One girl asked, not even to me necessarily, "Where do you adopt babies from anyways?" I went ahead and gave her an answer, saying that A was adopted in our city, but some babies are adopted from other countries. One girl asked if I was her mom (yes), then another asked if she had a mother before (yes, and she still does). They also asked if I knew A's first mom, and seemed very surprised when I said yes. Many asked why her first mom "did that". Some kids said things like "those are bad parents", but what was so great was that without my having to jump in, other students jumped in and said, "no, they loved her a lot." I explained that sometimes parents feel that they cannot raise their children themselves (one girl jumped in to suggest that perhaps they didn't have enough money) and that they feel like their babies might have a better life with other parents. Someone asked if I was friends with A's first parents (I said yes, even though I wouldn't call what we have a friendship just yet, and of course we don't know A's first dad). They also asked where K is (here in NYC) and also where A's dad is (I told them that he's in the South American country where K is from, though since we don't know who it is, I really don't know the answer to this question - I only know that A was conceived in that country).

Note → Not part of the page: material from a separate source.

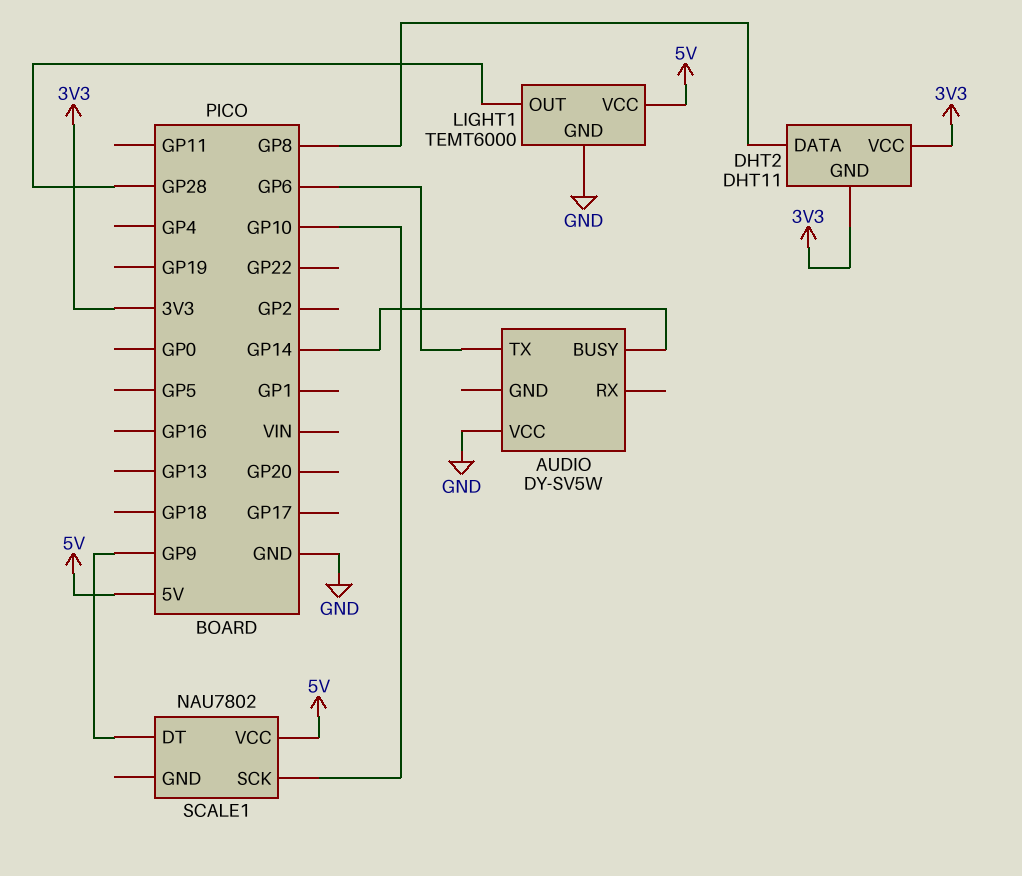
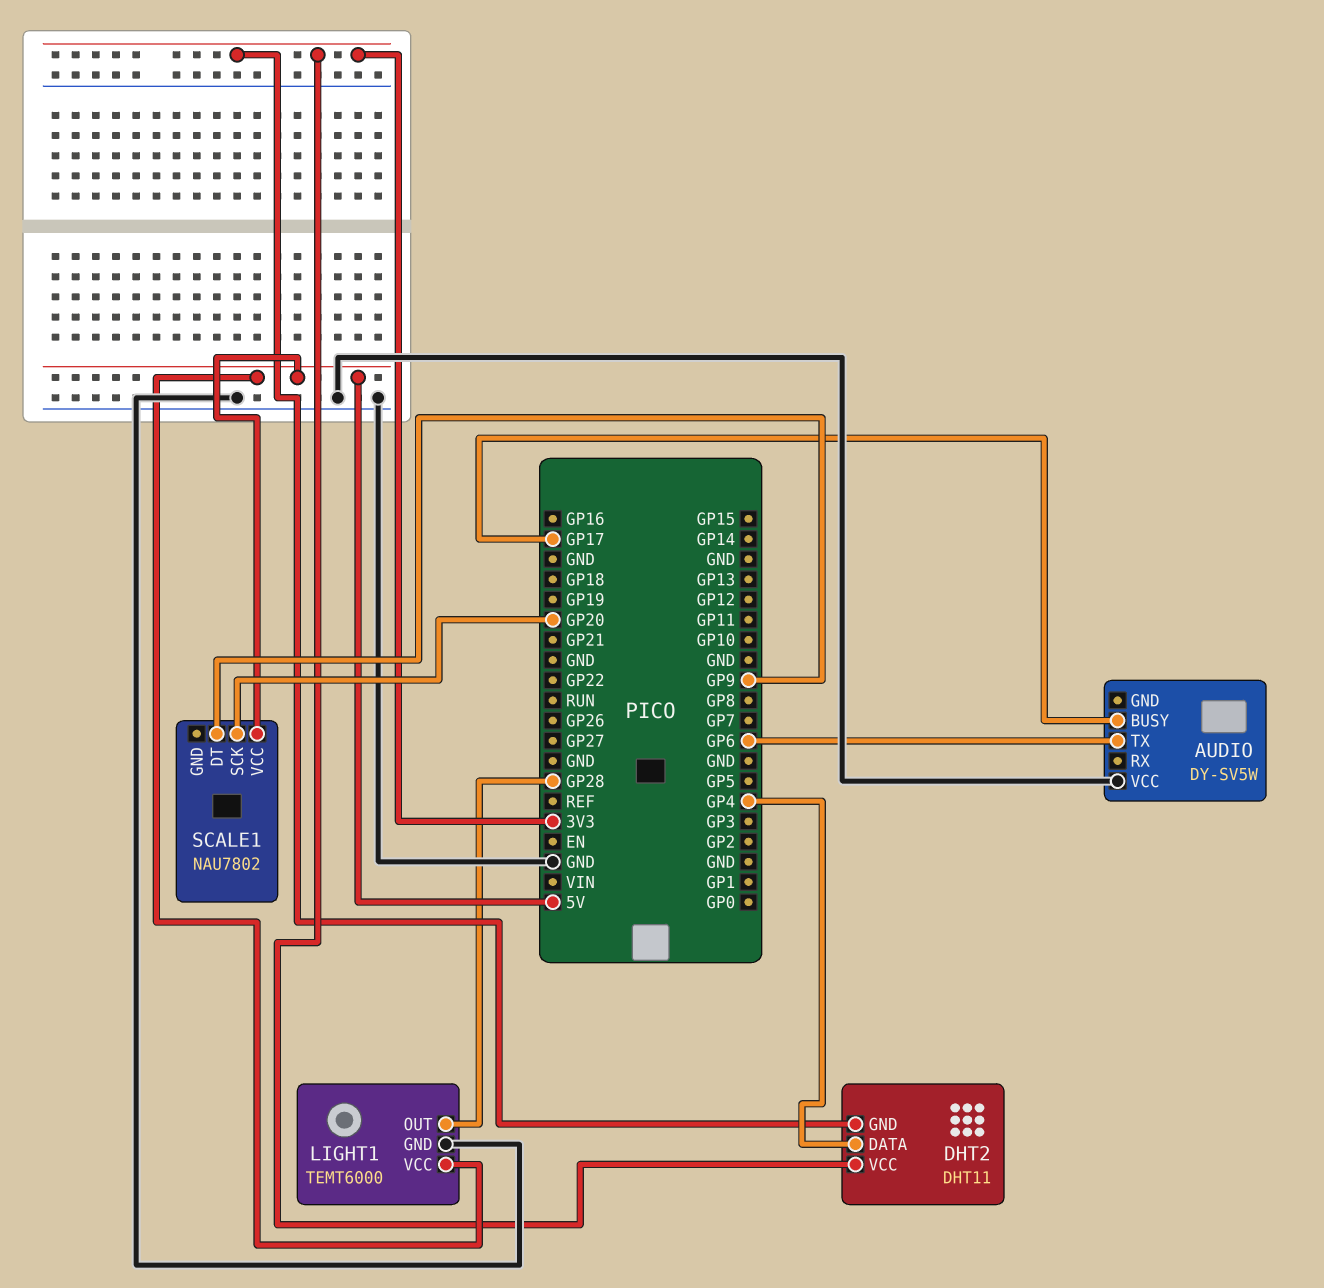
AUDIO pin BUSY: GP14 -> GP17
DHT2 pin DATA: GP8 -> GP4
SCALE1 pin SCK: GP10 -> GP20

Anyway, I thought it was interesting that they asked so much about A's family. In the past, anytime adoption has come up with my students (they never knew we were in the process), they had very negative views of it. They would say things like people only do that for the money, and that they don't treat the kids well. When I asked them about it, they said that they had known children in those situations. Today's questions revealed much more curiosity than pre-conceived notions (though this is a different group of kids).



I'm hoping that when I get back to school I can find a book to read aloud to them that better explains the kind of adoption we have. I was glad they were so curious not just about little A, but about how we formed our family! This was really my first time trying to weave my way through adoption discussions with children. I still have a lot of thinking/practicing to do on this, and of course my conversations with A will be much different. I would love advice from folks on talking about this with kids - whether they are your own kids or not. Anyone?